*** Opening of Provided entries ***

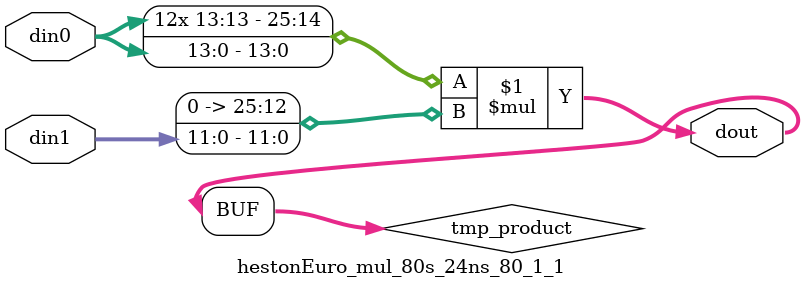
<source format=v>

`timescale 1 ns / 1 ps

  module hestonEuro_mul_80s_24ns_80_1_1(din0, din1, dout);
parameter ID = 1;
parameter NUM_STAGE = 0;
parameter din0_WIDTH = 14;
parameter din1_WIDTH = 12;
parameter dout_WIDTH = 26;

input [din0_WIDTH - 1 : 0] din0; 
input [din1_WIDTH - 1 : 0] din1; 
output [dout_WIDTH - 1 : 0] dout;

wire signed [dout_WIDTH - 1 : 0] tmp_product;












assign tmp_product = $signed(din0) * $signed({1'b0, din1});









assign dout = tmp_product;







endmodule

</source>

*** Close of Provided entries ***

Exercise description
For every line in the data above that has the string "signed", return that line.

Solution for this exercise
wire signed [dout_WIDTH - 1 : 0] tmp_product;
assign tmp_product = $signed(din0) * $signed({1'b0, din1});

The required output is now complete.